As daren's plans says.......let do it's drying and not open and close alot.....it just has to catch up again for what humidity was readded via door or what ever was open. I bought a cheap weather station that had humidity reader and left it in the kiln and monitor in room where I could watch the changes and not open kiln.

From my experience so far, your looking at 3- 4 wks depending on alot of factors.....DON'T rush it....it'll drop quicker in the beginning than towards the end.....the moisture's gotta come out farther...LOL. 

Have fun, this is ADDICTIVE:thumbsup::laughing::shifty::yes::icon_cool:.

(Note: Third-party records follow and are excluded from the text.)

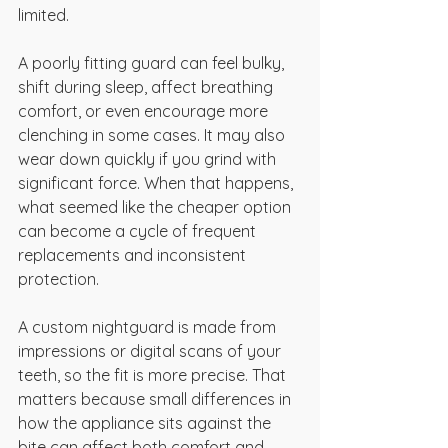
limited.
A poorly fitting guard can feel bulky, 
shift during sleep, affect breathing 
comfort, or even encourage more 
clenching in some cases. It may also 
wear down quickly if you grind with 
significant force. When that happens, 
what seemed like the cheaper option 
can become a cycle of frequent 
replacements and inconsistent 
protection.
A custom nightguard is made from 
impressions or digital scans of your 
teeth, so the fit is more precise. That 
matters because small differences in 
how the appliance sits against the 
bite can affect both comfort and 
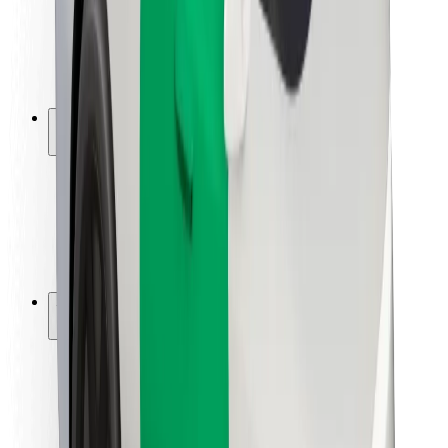
Driver safety
Scooter safety
Safety lab
Cities
Locations
City solutions
Airports
Bolt Charging Docks
Support
For riders
For drivers
For couriers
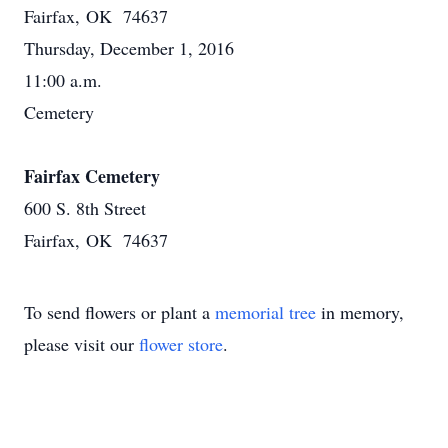
Fairfax, OK 74637
Thursday, December 1, 2016
11:00 a.m.
Cemetery
Fairfax Cemetery
600 S. 8th Street
Fairfax, OK 74637
To send flowers or plant a
memorial tree
in memory,
please visit our
flower store
.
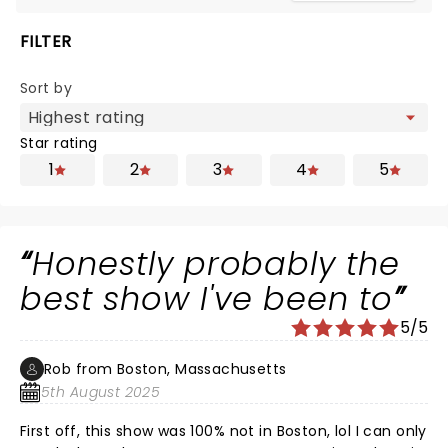
FILTER
Sort by
Star rating
1
2
3
4
5
Honestly probably the
best show I've been to
5/5
Rob from Boston, Massachusetts
5th August 2025
First off, this show was 100% not in Boston, lol I can only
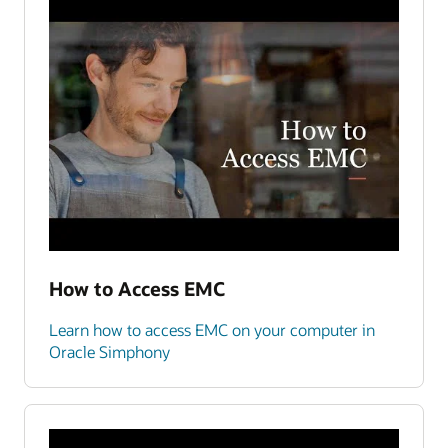
How to Access EMC
Learn how to access EMC on your computer in
Oracle Simphony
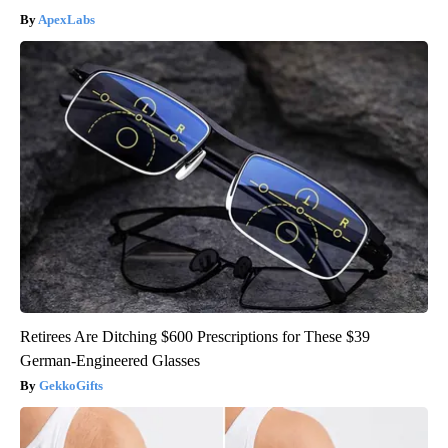
ApexLabs
Retirees Are Ditching $600 Prescriptions for These $39
German-Engineered Glasses
GekkoGifts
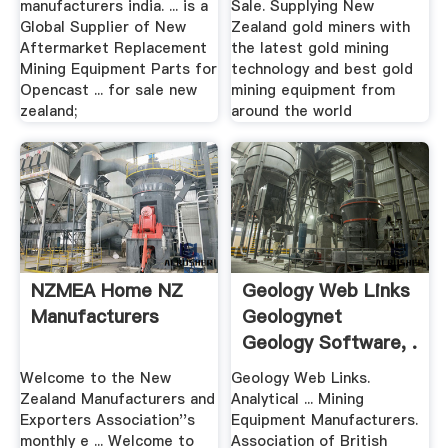
manufacturers india. ... is a
Sale. Supplying New
Global Supplier of New
Zealand gold miners with
Aftermarket Replacement
the latest gold mining
Mining Equipment Parts for
technology and best gold
Opencast ... for sale new
mining equipment from
zealand;
around the world
NZMEA Home NZ
Geology Web Links
Manufacturers
Geologynet
Geology Software, .
Welcome to the New
Geology Web Links.
Zealand Manufacturers and
Analytical ... Mining
Exporters Association''s
Equipment Manufacturers.
monthly e ... Welcome to
Association of British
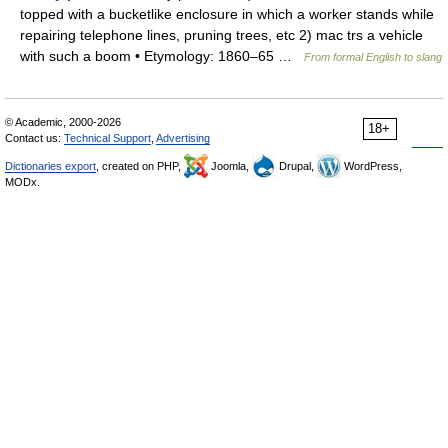
topped with a bucketlike enclosure in which a worker stands while
repairing telephone lines, pruning trees, etc 2) mac trs a vehicle
with such a boom • Etymology: 1860–65 …
From formal English to slang
© Academic, 2000-2026
18+
Contact us:
Technical Support
,
Advertising
Dictionaries export
, created on PHP,
Joomla,
Drupal,
WordPress,
MODx.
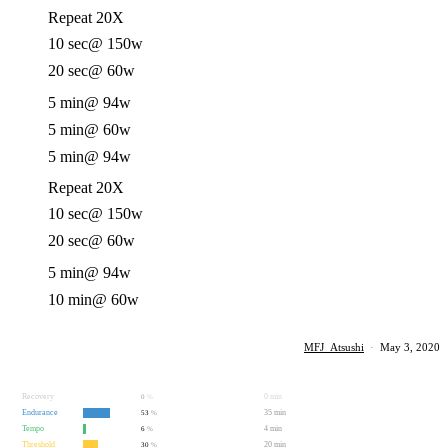
Repeat 20X
10 sec
@ 150w
20 sec
@ 60w
5 min
@ 94w
5 min
@ 60w
5 min
@ 94w
Repeat 20X
10 sec
@ 150w
20 sec
@ 60w
5 min
@ 94w
10 min
@ 60w
MFJ_Atsushi
·
May 3, 2020
Recovery
0 min
0
%
Endurance
35 min
53
%
Tempo
4 min
6
%
Threshold
20 min
30
%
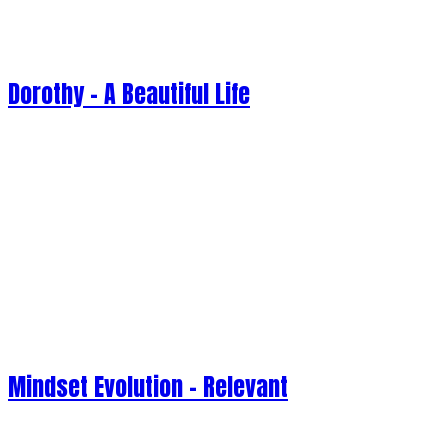
Dorothy - A Beautiful Life
Mindset Evolution - Relevant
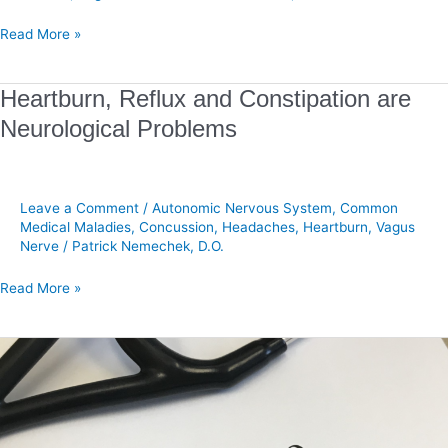
Read More »
Heartburn,
Heartburn, Reflux and Constipation are
Reflux
Neurological Problems
and
Constipation
are
Neurological
Leave a Comment
/
Autonomic Nervous System
,
Common
Problems
Medical Maladies
,
Concussion
,
Headaches
,
Heartburn
,
Vagus
Nerve
/
Patrick Nemechek, D.O.
Read More »
There
is
No
Single
Best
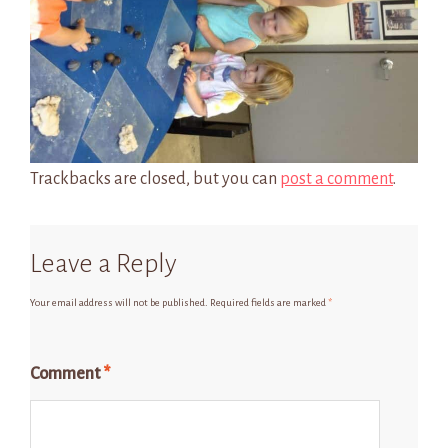
Trackbacks are closed, but you can
post a comment
.
Leave a Reply
Your email address will not be published.
Required fields are marked
*
Comment
*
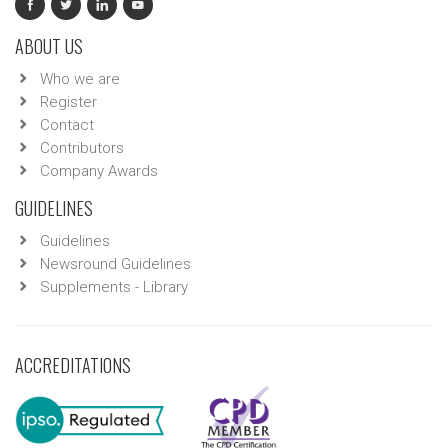
ABOUT US
Who we are
Register
Contact
Contributors
Company Awards
GUIDELINES
Guidelines
Newsround Guidelines
Supplements - Library
ACCREDITATIONS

Have a Blessed and Joyful day in Jesus's Awesome Love,
Tim


----------



## Kevin07 (Feb 19, 2009)

Yeah i dave a small digital weather type thing in there it shows humidity snd temp. I have to go in every now and then because its in my basement and the closes drain is over 30 ft away and it just wount drain that far so i drain the dh bucket every day and have about 2 gallons every 24 hrs. temp and humidity dosnt seem to change much afer i go in and out


----------



## bikeshooter (Nov 5, 2010)

How's it going?


----------



## Kevin07 (Feb 19, 2009)

Down to 7% planned a piece to see what it looked like and its got sume curl to it.


----------